The Feast of the Goat - Mario Vargas Llosa [101]
Could it be that Cabral, knowing Trujillo was going to decorate the former Marine, had begged Gittleman to intercede on his behalf? Was that the reason he had mentioned, in so inopportune a way, the name of someone who was out of favor with the regime, as every Dominican who read “The Public Forum” knew? Well, perhaps Simon Gittleman didn’t read El Caribe.
His blood froze: urine was coming out. He felt it, he thought he could see the yellow liquid pouring out of his bladder without asking permission of that useless valve, that dead prostate incapable of containing it, then moving toward his urethra, running merrily through it and coming out in search of air and light, through his underwear, his fly, the crotch of his trousers. He felt faint. He closed his eyes for a few seconds, shaken by indignation and impotence. Unfortunately, instead of Virgilio Álvarez Pina, he had Dorothy Gittleman on his right and Simon on his left, and they couldn’t help him. Virgilio could. He was president of the Dominican Party, but, in fact, since Dr. Puigvert, brought in secret from Barcelona, had diagnosed the damn infection in his prostate, his really important function had been to act quickly when one of these acts of incontinence occurred, to spill a glass of water or wine on the Benefactor and then beg a thousand pardons for his clumsiness, or, if it happened on a podium or during a parade, to place himself like a screen in front of the stained trousers.
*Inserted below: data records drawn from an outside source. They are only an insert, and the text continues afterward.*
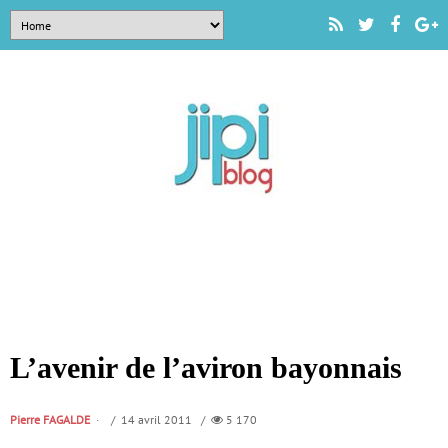
L’avenir de l’aviron bayonnais
Pierre FAGALDE
/ 14 avril 2011 /
5 170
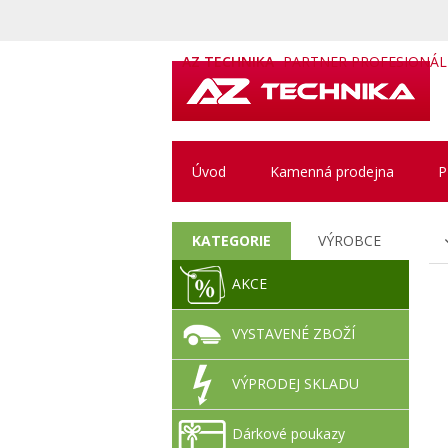
AZ TECHNIKA
PARTNER PROFESIONÁ
Úvod
Kamenná prodejna
P
KATEGORIE
VÝROBCE
AKCE
VYSTAVENÉ ZBOŽÍ
VÝPRODEJ SKLADU
Dárkové poukazy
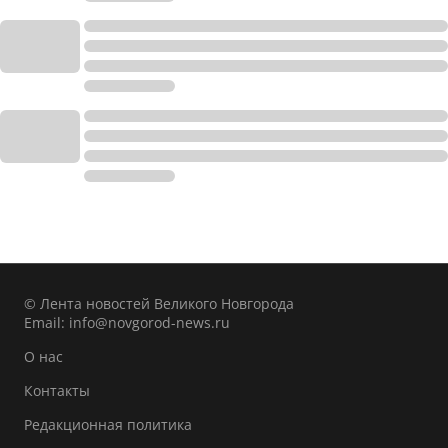
© Лента новостей Великого Новгорода
Email:
info@novgorod-news.ru
О нас
Контакты
Редакционная политика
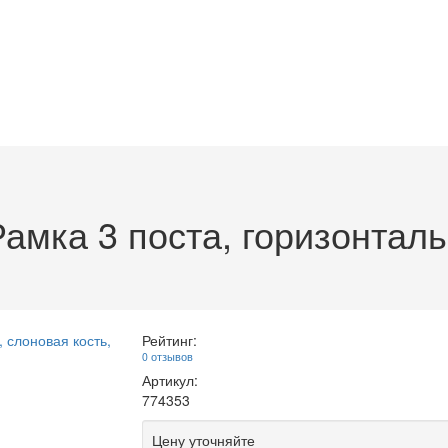
мка 3 поста, горизонталь
Рейтинг:
0 отзывов
Артикул:
774353
Цену уточняйте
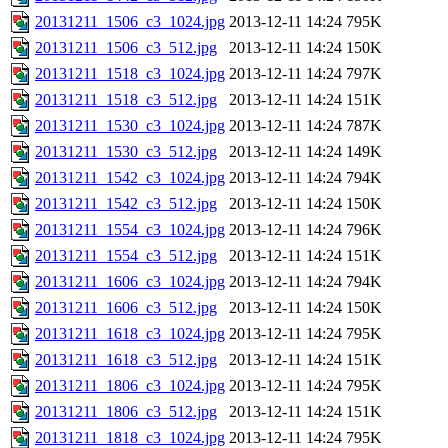
20131211_1506_c3_1024.jpg
2013-12-11 14:24
795K
20131211_1506_c3_512.jpg
2013-12-11 14:24
150K
20131211_1518_c3_1024.jpg
2013-12-11 14:24
797K
20131211_1518_c3_512.jpg
2013-12-11 14:24
151K
20131211_1530_c3_1024.jpg
2013-12-11 14:24
787K
20131211_1530_c3_512.jpg
2013-12-11 14:24
149K
20131211_1542_c3_1024.jpg
2013-12-11 14:24
794K
20131211_1542_c3_512.jpg
2013-12-11 14:24
150K
20131211_1554_c3_1024.jpg
2013-12-11 14:24
796K
20131211_1554_c3_512.jpg
2013-12-11 14:24
151K
20131211_1606_c3_1024.jpg
2013-12-11 14:24
794K
20131211_1606_c3_512.jpg
2013-12-11 14:24
150K
20131211_1618_c3_1024.jpg
2013-12-11 14:24
795K
20131211_1618_c3_512.jpg
2013-12-11 14:24
151K
20131211_1806_c3_1024.jpg
2013-12-11 14:24
795K
20131211_1806_c3_512.jpg
2013-12-11 14:24
151K
20131211_1818_c3_1024.jpg
2013-12-11 14:24
795K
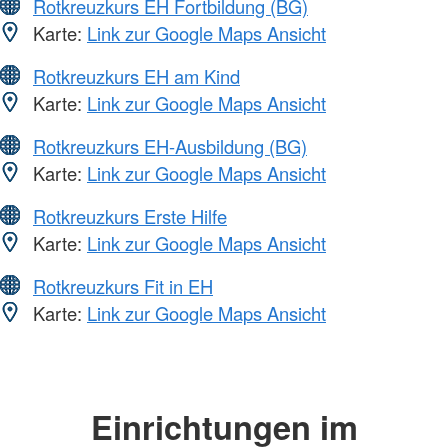
Rotkreuzkurs EH Fortbildung (BG)
Karte:
Link zur Google Maps Ansicht
Rotkreuzkurs EH am Kind
Karte:
Link zur Google Maps Ansicht
Rotkreuzkurs EH-Ausbildung (BG)
Karte:
Link zur Google Maps Ansicht
Rotkreuzkurs Erste Hilfe
Karte:
Link zur Google Maps Ansicht
Rotkreuzkurs Fit in EH
Karte:
Link zur Google Maps Ansicht
Einrichtungen im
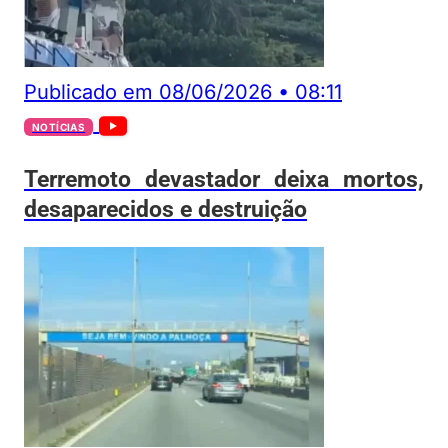
Publicado em
08/06/2026
•
08:11
NOTÍCIAS
Terremoto devastador deixa mortos,
desaparecidos e destruição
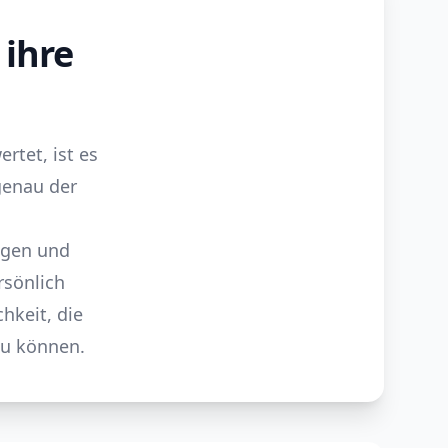
ihre
rtet, ist es
genau der
ngen und
rsönlich
hkeit, die
zu können.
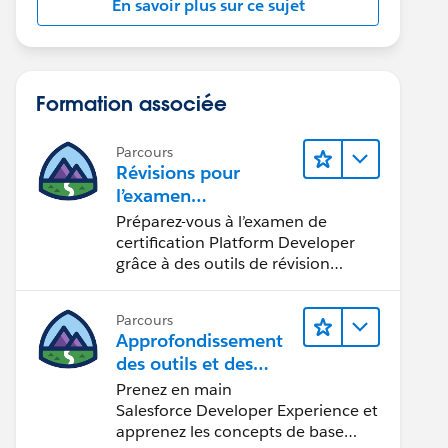
En savoir plus sur ce sujet
Formation associée
Parcours
Révisions pour
l’examen
Platform Developer
Préparez-vous à l’examen de
certification Platform Developer
grâce à des outils de révision
interactifs.
Parcours
Approfondissement
des outils et des
concepts de
Prenez en main
développement
Salesforce Developer Experience et
Salesforce
apprenez les concepts de base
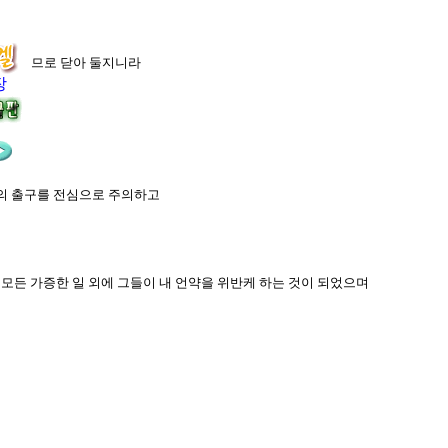
라 그러므로 닫아 둘지니라
장
소의 출구를 전심으로 주의하고
의 모든 가증한 일 외에 그들이 내 언약을 위반케 하는 것이 되었으며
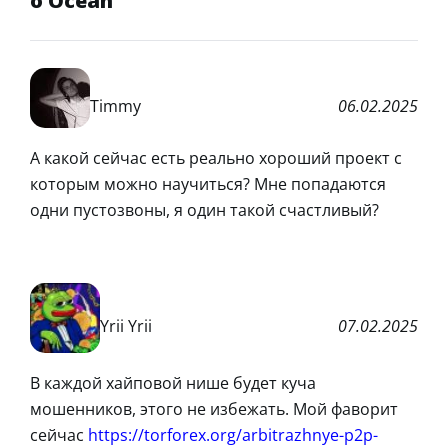
o Ocean
Timmy
06.02.2025
А какой сейчас есть реально хороший проект с
которым можно научиться? Мне попадаются
одни пустозвоны, я один такой счастливый?
Yrii Yrii
07.02.2025
В каждой хайповой нише будет куча
мошенников, этого не избежать. Мой фаворит
сейчас
https://torforex.org/arbitrazhnye-p2p-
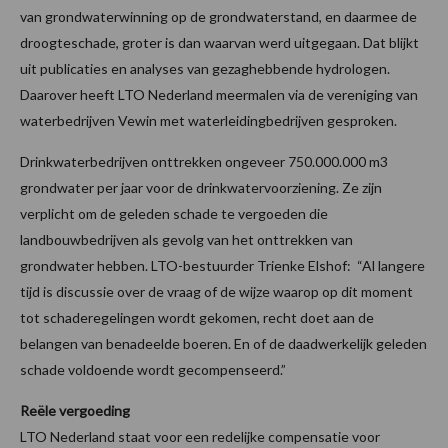
van grondwaterwinning op de grondwaterstand, en daarmee de
droogteschade, groter is dan waarvan werd uitgegaan. Dat blijkt
uit publicaties en analyses van gezaghebbende hydrologen.
Daarover heeft LTO Nederland meermalen via de vereniging van
waterbedrijven Vewin met waterleidingbedrijven gesproken.
Drinkwaterbedrijven onttrekken ongeveer 750.000.000 m3
grondwater per jaar voor de drinkwatervoorziening. Ze zijn
verplicht om de geleden schade te vergoeden die
landbouwbedrijven als gevolg van het onttrekken van
grondwater hebben. LTO-bestuurder Trienke Elshof: “Al langere
tijd is discussie over de vraag of de wijze waarop op dit moment
tot schaderegelingen wordt gekomen, recht doet aan de
belangen van benadeelde boeren. En of de daadwerkelijk geleden
schade voldoende wordt gecompenseerd.”
Reële vergoeding
LTO Nederland staat voor een redelijke compensatie voor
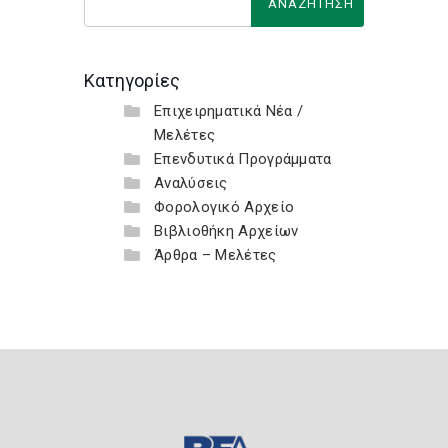
Κατηγορίες
Επιχειρηματικά Νέα /
Μελέτες
Επενδυτικά Προγράμματα
Αναλύσεις
Φορολογικό Αρχείο
Βιβλιοθήκη Αρχείων
Άρθρα – Μελέτες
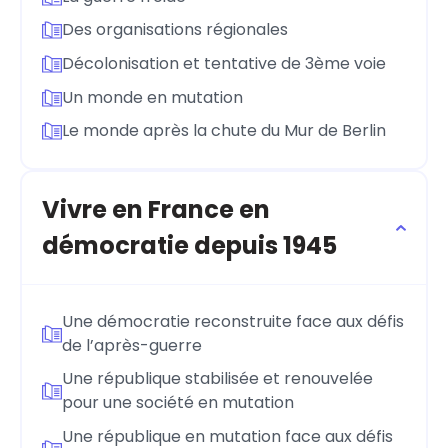
Des organisations régionales
Décolonisation et tentative de 3ème voie
Un monde en mutation
Le monde après la chute du Mur de Berlin
Vivre en France en
démocratie depuis 1945
Une démocratie reconstruite face aux défis
de l’après-guerre
Une république stabilisée et renouvelée
pour une société en mutation
Une république en mutation face aux défis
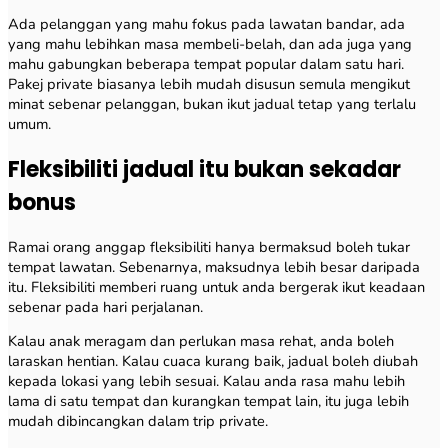
Ada pelanggan yang mahu fokus pada lawatan bandar, ada
yang mahu lebihkan masa membeli-belah, dan ada juga yang
mahu gabungkan beberapa tempat popular dalam satu hari.
Pakej private biasanya lebih mudah disusun semula mengikut
minat sebenar pelanggan, bukan ikut jadual tetap yang terlalu
umum.
Fleksibiliti jadual itu bukan sekadar
bonus
Ramai orang anggap fleksibiliti hanya bermaksud boleh tukar
tempat lawatan. Sebenarnya, maksudnya lebih besar daripada
itu. Fleksibiliti memberi ruang untuk anda bergerak ikut keadaan
sebenar pada hari perjalanan.
Kalau anak meragam dan perlukan masa rehat, anda boleh
laraskan hentian. Kalau cuaca kurang baik, jadual boleh diubah
kepada lokasi yang lebih sesuai. Kalau anda rasa mahu lebih
lama di satu tempat dan kurangkan tempat lain, itu juga lebih
mudah dibincangkan dalam trip private.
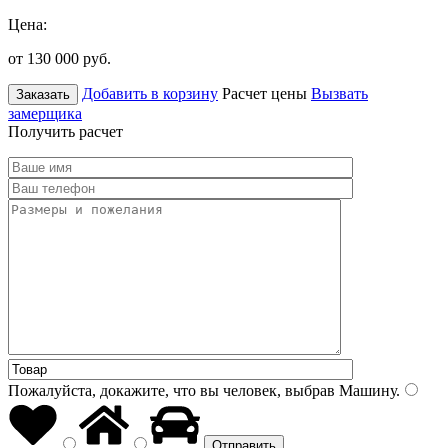
Цена:
от 130 000
руб.
Добавить в корзину
Расчет цены
Вызвать
Заказать
замерщика
Получить расчет
Пожалуйста, докажите, что вы человек, выбрав
Машину
.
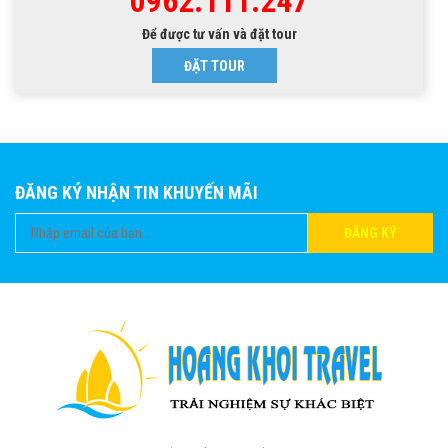
0962.111.247
Để được tư vấn và đặt tour
ĐẶT TOUR
ĐĂNG KÝ NHẬN TIN KHUYẾN MÃI
ĐĂNG KÝ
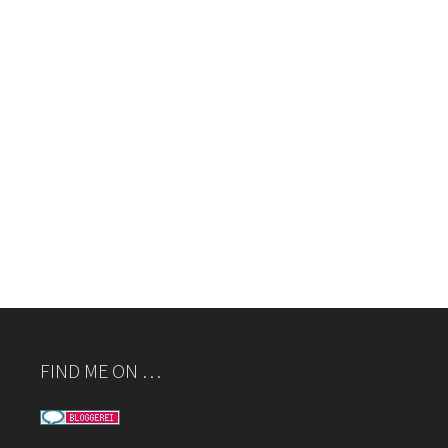
FIND ME ON …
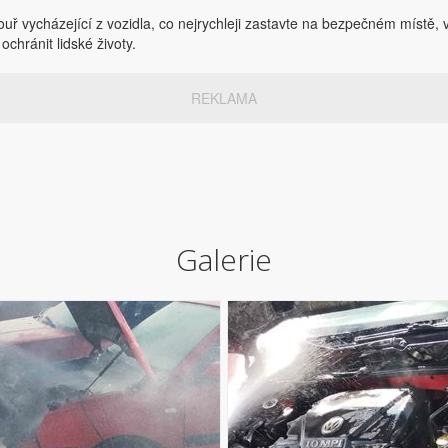
ř vycházející z vozidla, co nejrychleji zastavte na bezpečném místě, v
chránit lidské životy.
REKLAMA
Galerie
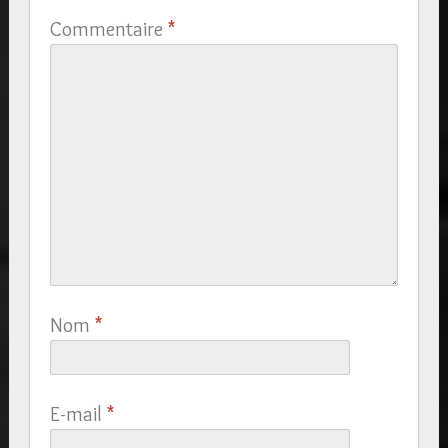
Commentaire
*
Nom
*
E-mail
*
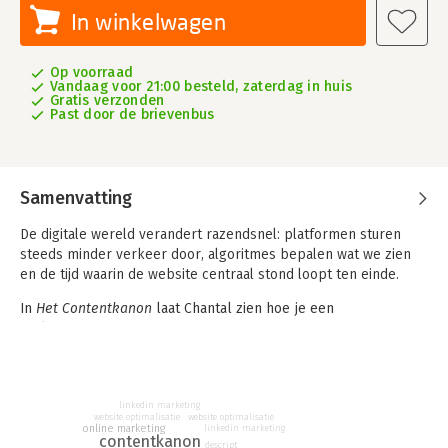
In winkelwagen
Op voorraad
Vandaag voor 21:00 besteld, zaterdag in huis
Gratis verzonden
Past door de brievenbus
Samenvatting
De digitale wereld verandert razendsnel: platformen sturen
steeds minder verkeer door, algoritmes bepalen wat we zien
en de tijd waarin de website centraal stond loopt ten einde
.
In
Het Contentkanon
laat Chantal zien hoe je een
toekomstbestendige contentstrategie bouwt met een
proactieve én reactieve aanpak van contentmarketing. Het gaat
erom dat je zichtbaar wordt, daar waar je ideale klant is. Dat je
content gelezen, gezien en gehoord kan worden en dat je
daarmee invloed hebt, top of mind wordt.
linkedin marketing
website optimalisatie
website optimalisatie
online marketing
linkedin marketing
contentkanon
Dit vraagt om een resoluut andere werkwijze van bedrijven,
descript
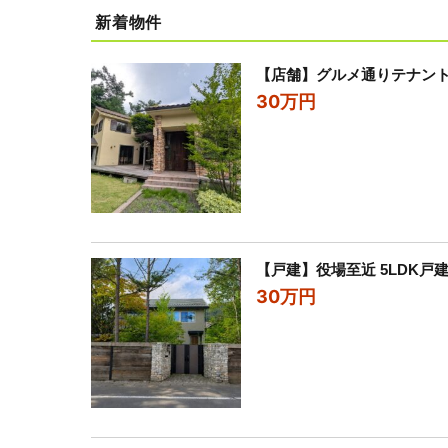
新着物件
【店舗】グルメ通りテナン
30万円
【戸建】役場至近 5LDK戸
30万円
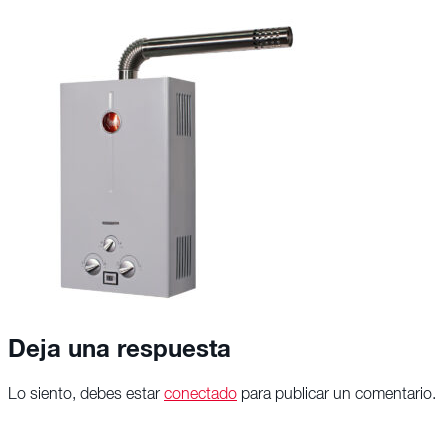
Deja una respuesta
Lo siento, debes estar
conectado
para publicar un comentario.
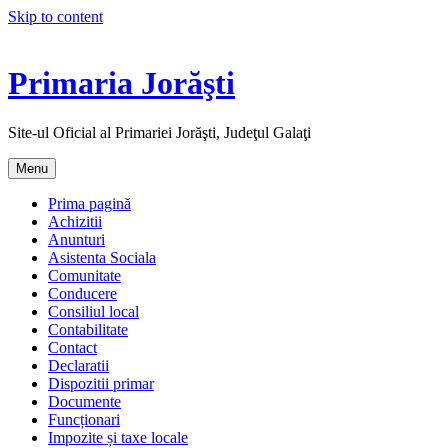
Skip to content
Primaria Jorăşti
Site-ul Oficial al Primariei Jorăşti, Judeţul Galaţi
Menu
Prima pagină
Achizitii
Anunturi
Asistenta Sociala
Comunitate
Conducere
Consiliul local
Contabilitate
Contact
Declaratii
Dispozitii primar
Documente
Funcționari
Impozite și taxe locale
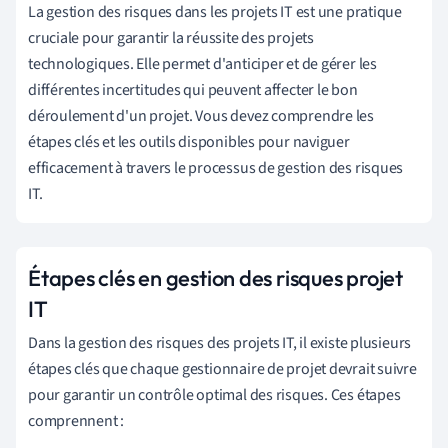
La gestion des risques dans les projets IT est une pratique
cruciale pour garantir la réussite des projets
technologiques. Elle permet d'anticiper et de gérer les
différentes incertitudes qui peuvent affecter le bon
déroulement d'un projet. Vous devez comprendre les
étapes clés et les outils disponibles pour naviguer
efficacement à travers le processus de gestion des risques
IT.
Étapes clés en gestion des risques projet
IT
Dans la gestion des risques des projets IT, il existe plusieurs
étapes clés que chaque gestionnaire de projet devrait suivre
pour garantir un contrôle optimal des risques. Ces étapes
comprennent :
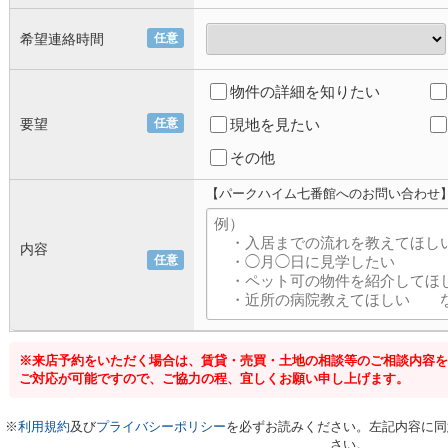
希望連絡時間
任意
物件の詳細を知りたい
要望
任意
現地を見たい
その他
【パークハイム七番館へのお問い合わせ
内容
任意
※来店予約をいただく場合は、賃貸・売買・土地の相談等のご相談内容を
ご対応が可能ですので、ご協力の程、宜しくお願い申し上げます。
※
利用規約
及び
プライバシーポリシー
を必ずお読みください。左記内容に同
さい。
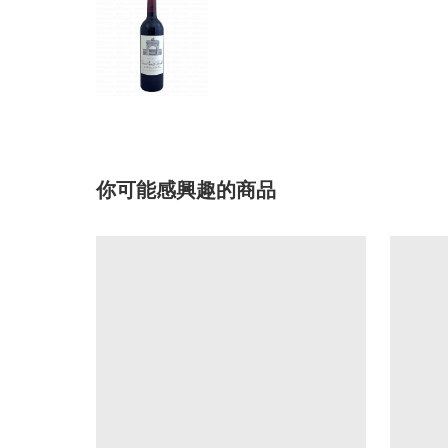
你可能感興趣的商品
But the imbeciles in charge of protocol had placed Virgilio Álvarez four seats away. Nobody could help him. When he stood up he would suffer the horrific mortification of letting the Gittlemans and some of the guests see that he had pissed in his pants without realizing it, like an old man. Rage kept him from moving, from pretending he was going to take a drink and spilling the glass or pitcher that was in front of him.
Very slowly, looking around with a distracted air, he began to move his right hand toward the glass full of water. Very, very slowly, he drew it toward him until it was on the edge of the table, so that the slightest movement would tip it over. Suddenly he remembered that the first daughter born in Aminta Ledesma to his first wife, Flor de Oro—that mad little thing with the body of a woman and the soul of a man who changed husbands as often as she changed shoes—habitually wet her bed until she was in high school. He had the courage to take another peek at his trousers. Instead of the mortifying sight, the stain he was expecting, he discovered—his sight was still formidable, just like his memory—that his fly and pant legs were dry. Completely dry. It had been a false impression, motivated by his fear, his panic at “passing water,” as they said about women in labor. He was overwhelmed by happiness and optimism. The day, which had begun with bad humor and gloomy presentiments, had just become beautiful, like the coastline when the sun came out after a storm.
He stood, and, like soldiers obeying a command, everyone followed suit. As he bent down to help Dorothy Gittleman to her feet, he decided, with all the strength of his soul: “Tonight, in Mahogany House, I’ll make a girl cry out, the way I did twenty years ago.” It seemed to him that his testicles were coming to a boil and his penis beginning to stiffen.